Who pays more taxes, an S corp or a C corp?

Generally, a business with S corporation status pays less taxes than a C corporation because of pass-through taxation. This is because S corporations are pass-through entities, meaning their income is passed through to their shareholders, who are then taxed at their individual income tax rates. By comparison, C corporations are taxed at the corporate level, which tends to be higher than individual tax rates.

How do I know if a company is a C corp or an S corp?

You can find out if a company is a C corp or an S corp by consulting the company’s public records, such as their filing with the Internal Revenue Service (IRS) or their Articles of Incorporation. You can also contact the company directly and ask them to provide the necessary information.

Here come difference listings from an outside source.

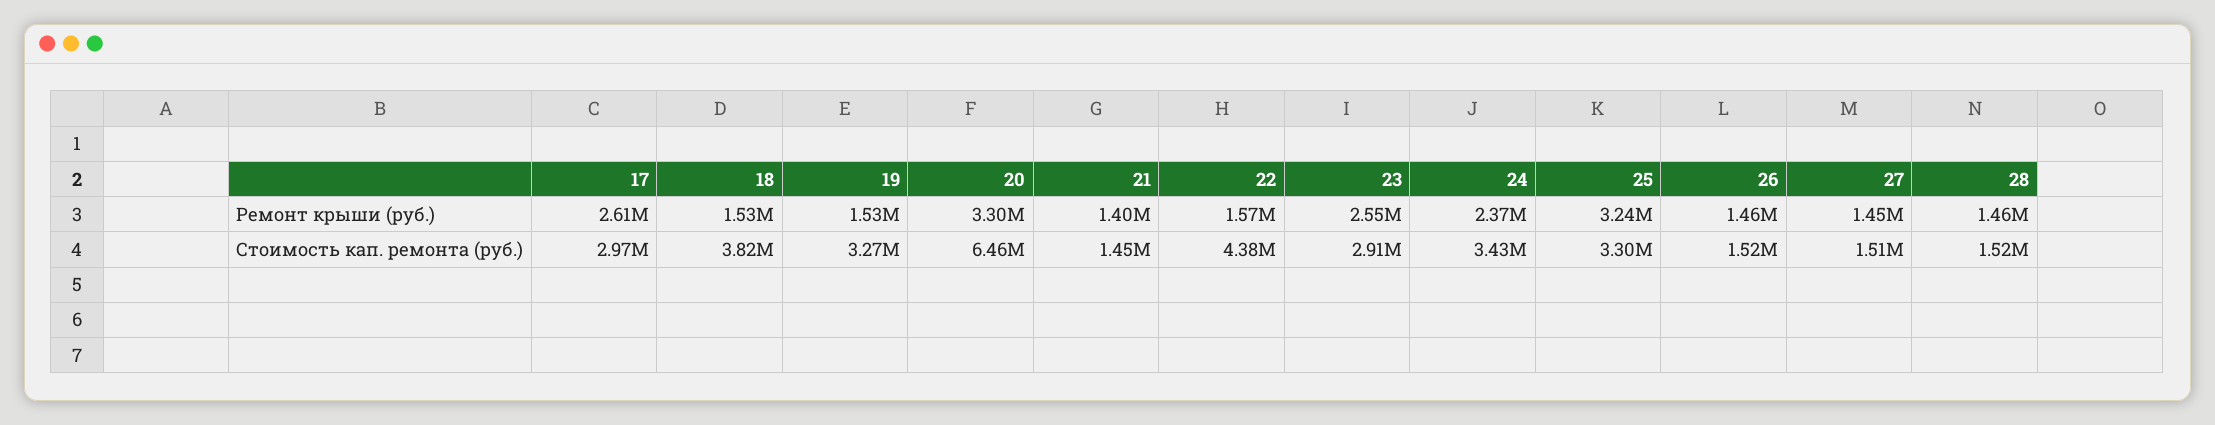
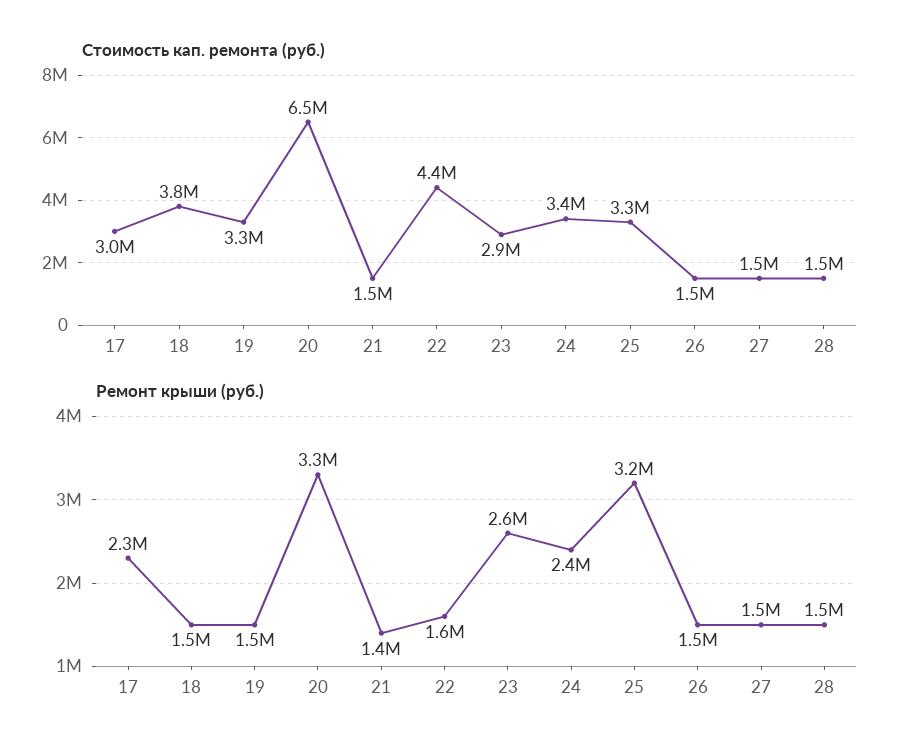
Ремонт крыши (руб.), 17: 2610000 -> 2300000

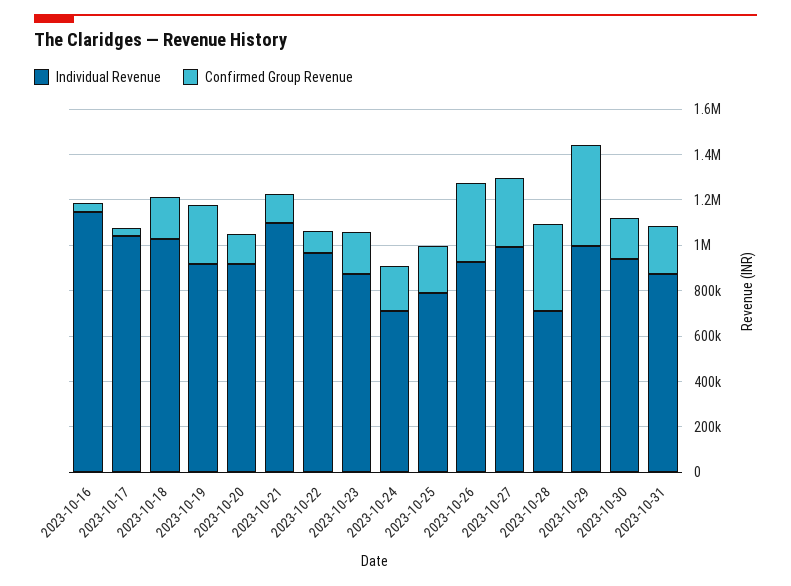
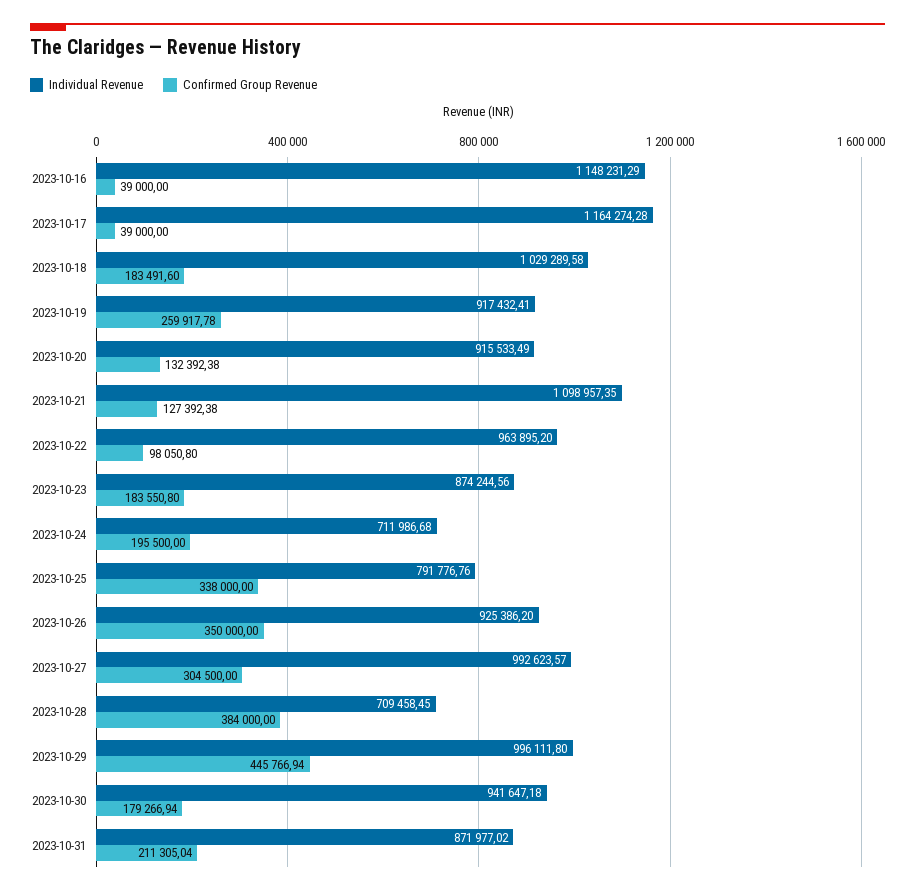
Individual Revenue, 2023-10-17: 1050000 -> 1164274.28
Confirmed Group Revenue, 2023-10-25: 200000 -> 338000

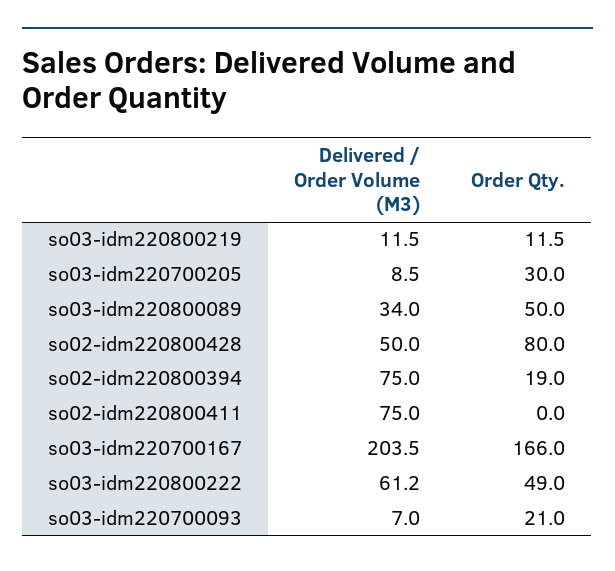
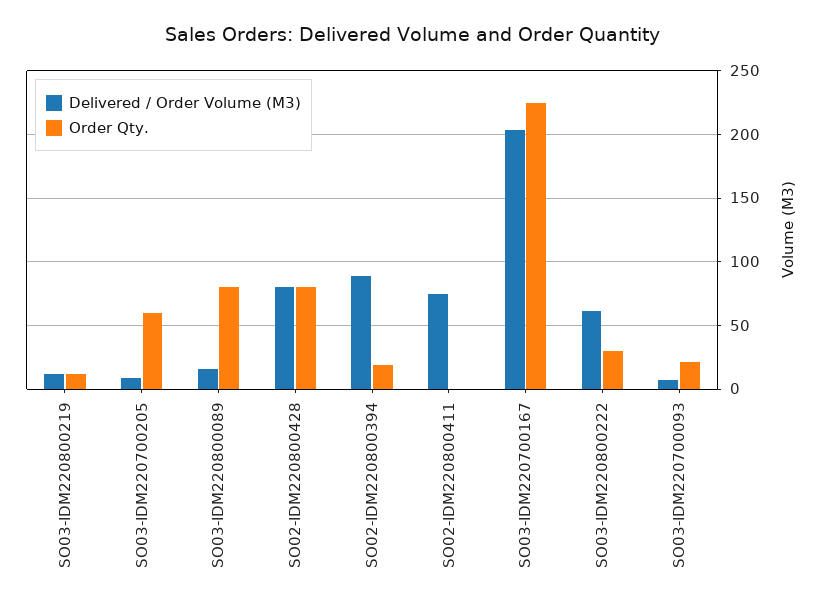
Order Qty., so03-idm220700205: 30 -> 60
Delivered / Order Volume (M3), so03-idm220800089: 34 -> 15
Order Qty., so03-idm220800089: 50 -> 80
Delivered / Order Volume (M3), so02-idm220800428: 50 -> 80
Delivered / Order Volume (M3), so02-idm220800394: 75 -> 90
Order Qty., so03-idm220700167: 166 -> 225
Order Qty., so03-idm220800222: 49 -> 30

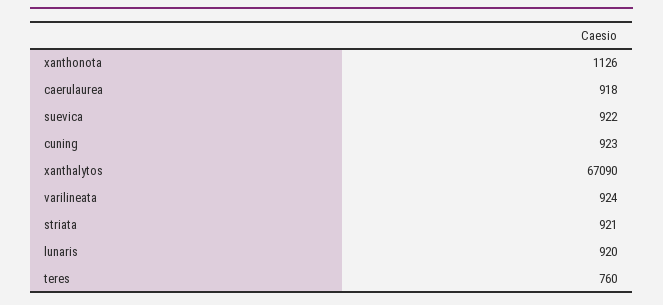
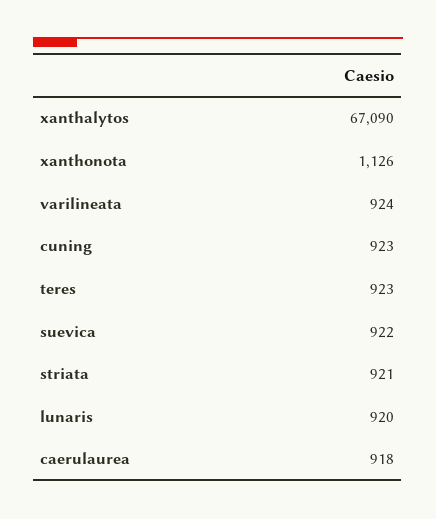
teres: 760 -> 923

What is better: an LLC or an S Corp?

The answer to this question will depend on the specific needs of the business. A limited liability company (LLC) offers more flexibility in terms of corporate structure, taxation, and management. S corporations provide certain tax advantages, such as the ability to avoid double taxation and the potential for shareholders to receive special tax treatment. Ultimately, the best choice for a startup will depend on its individual needs and goals.